She became hooked on P at 14, missed her mother's funeral to get high, tore a girl's piercings out of her face, ran a brothel and ripped off banks for thousands of dollars.
Now 26, a mother of three and studying to be a midwife, former meth addict Natalie Ormsby is campaigning for a rehab centre in the Bay and is speaking at an upcoming meeting on the methamphetamine scene in the Bay, which she says is worsening.
Read more: Editorial: Meth menace fracturing families
"People are naive to how bad it is. How widespread it is. I can go in a mall or cafe and look around and know people who are on it. Now I have kids of my own I am scared because I know what it can do, the danger."
The youngest of nine, brought up in a strict religious family, Ormsby started using meth at 14 when she began dating a gang member.
"He used me to do his drop-offs thinking I was safe because I wouldn't try it, but I did, and once I did I couldn't get enough."
A year after she became addicted, when Ormsby was just 15, her mother died of lung cancer.
In the car on the way to the burial she stopped to score and ended up missing seeing her mother being laid to rest.
To fund an escalating habit she turned to fraud to obtain thousands of dollars, even using her own family's ID.
Once, after a four-day P binge, she broke a girl's arm and ripped the piercings out of her face. Later she had no recollection of what she had done.

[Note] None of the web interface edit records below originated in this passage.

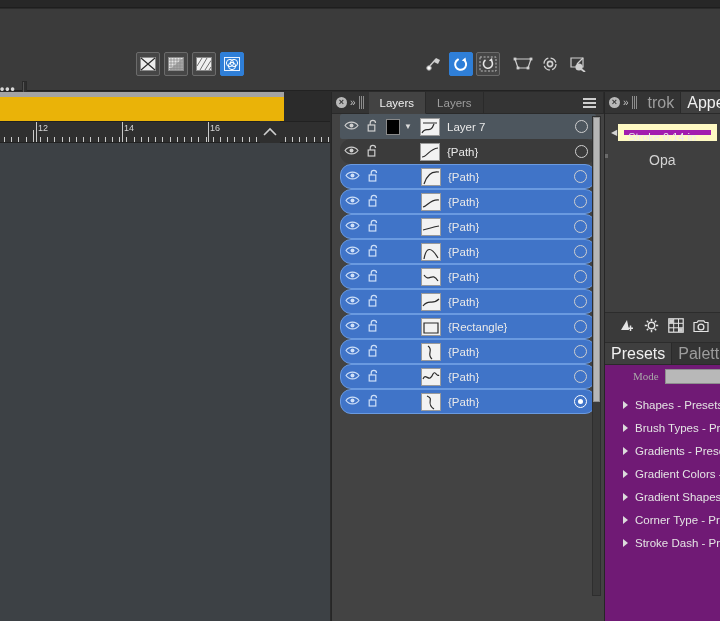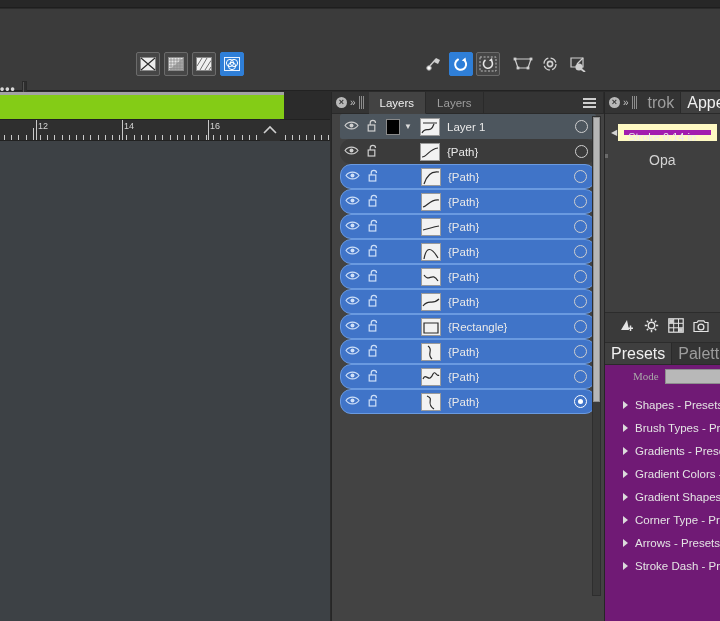"12" .canvas-area { background: #84cc16 -> #eab308; border-top: 3px solid #a3a3a3 -> 5px solid #a3a3a3 }
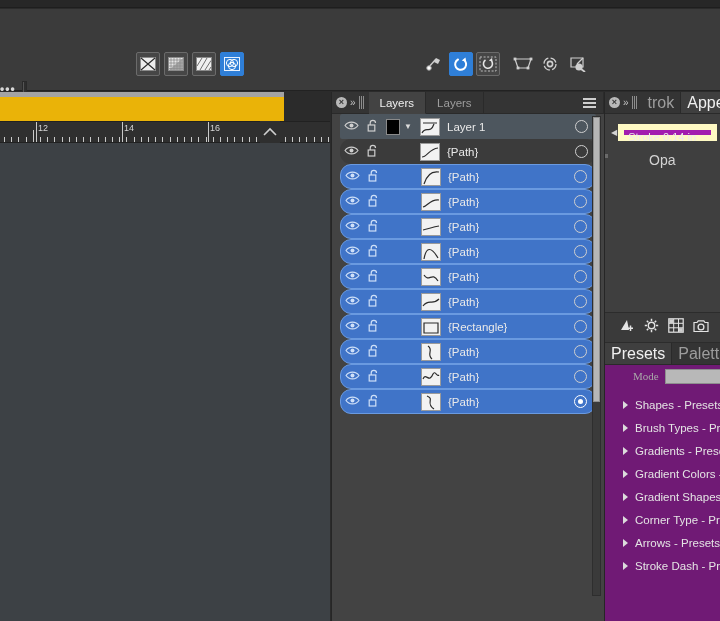"Layer 1" span.lr-name { text: 1 -> 7 }
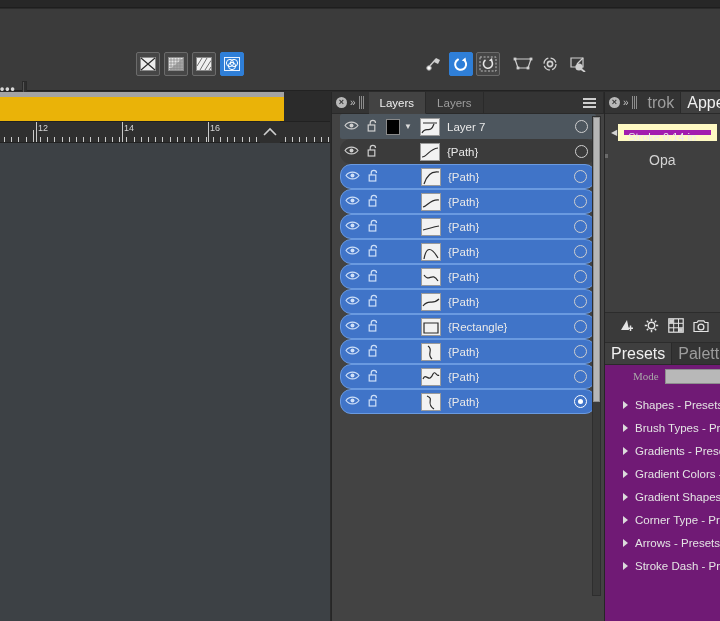"Arrows - Presets" div.preset-item { html: <div> <span></span> <span>Arrows - Presets</span> </div> -> none }
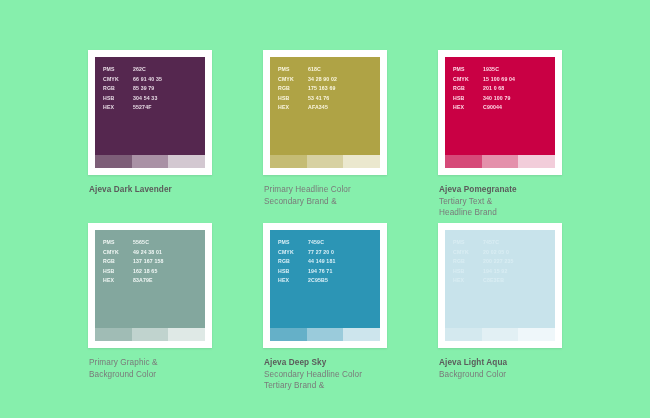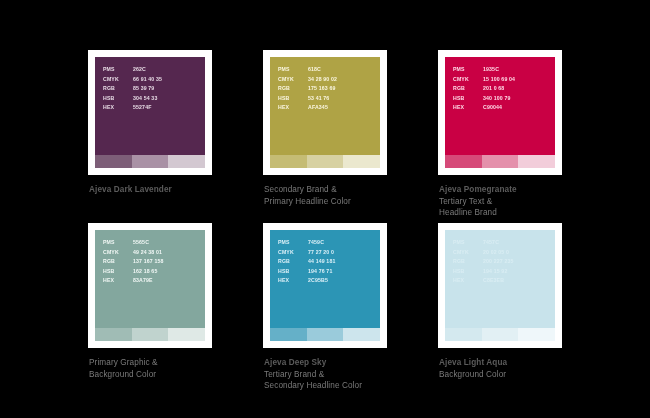"Ajeva Dark Lavender" #page-root { background: #000000 -> #86efac }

Two spells in prison did not curb her drug use. "I didn't care. I would just use again when I got out."
It was only when she had her son, now 8, that she stopped.
"Once I made that decision and had my children, it was easy for me.
"But that is rare. I think most people need help from people who understand.
"Most families are so naive, they wouldn't know if their kid was using or not. I used to sit at the end of the bed chatting to my parents when I was high and they had no idea."
Ormsby is working with local charity Brave Hearts and Ngai Te Rangi, which have been holding seminars in the Bay to raise awareness about methamphetamine.
Ormsby's sister Melissa Ormbsy Heke said it had been "very difficult to watch her go off the rails".
"We tried everything but all the efforts that we did didn't get through to her because of the life she was living and the track she was going down.
"All of the rest of the family are married, going to university, and have had no involvement in this sort of life. She got involved with the wrong people at a young age and became involved with drugs at just 14.
"It just goes to show that this stuff can affect everyone.
"She's come a long way and is getting her life back on track."
Erin Scarlett O'Neill, who founded Brave Hearts after her son - now clean - was addicted to P for 10 years, says the input of people like Natalie Ormsby is important because they can help families going through this.
"Families do not know where to turn."
Recent research on methamphetamine in the Bay found that although services were available, families either did not know how to access them or by the time they sought help they were in such crisis that they couldn't access services quickly enough.
Lack of a residential centre was also an issue.
The research was commissioned by the Breakthrough Forum, a collective of interested parties looking at tackling the growing P problem in the Western Bay.
Its representatives include Ngai Te Rangi and Brave Hearts.
The research was a "scoping exercise" to illustrate the impact of methamphetamine, services use, and associated gaps in information and evidence.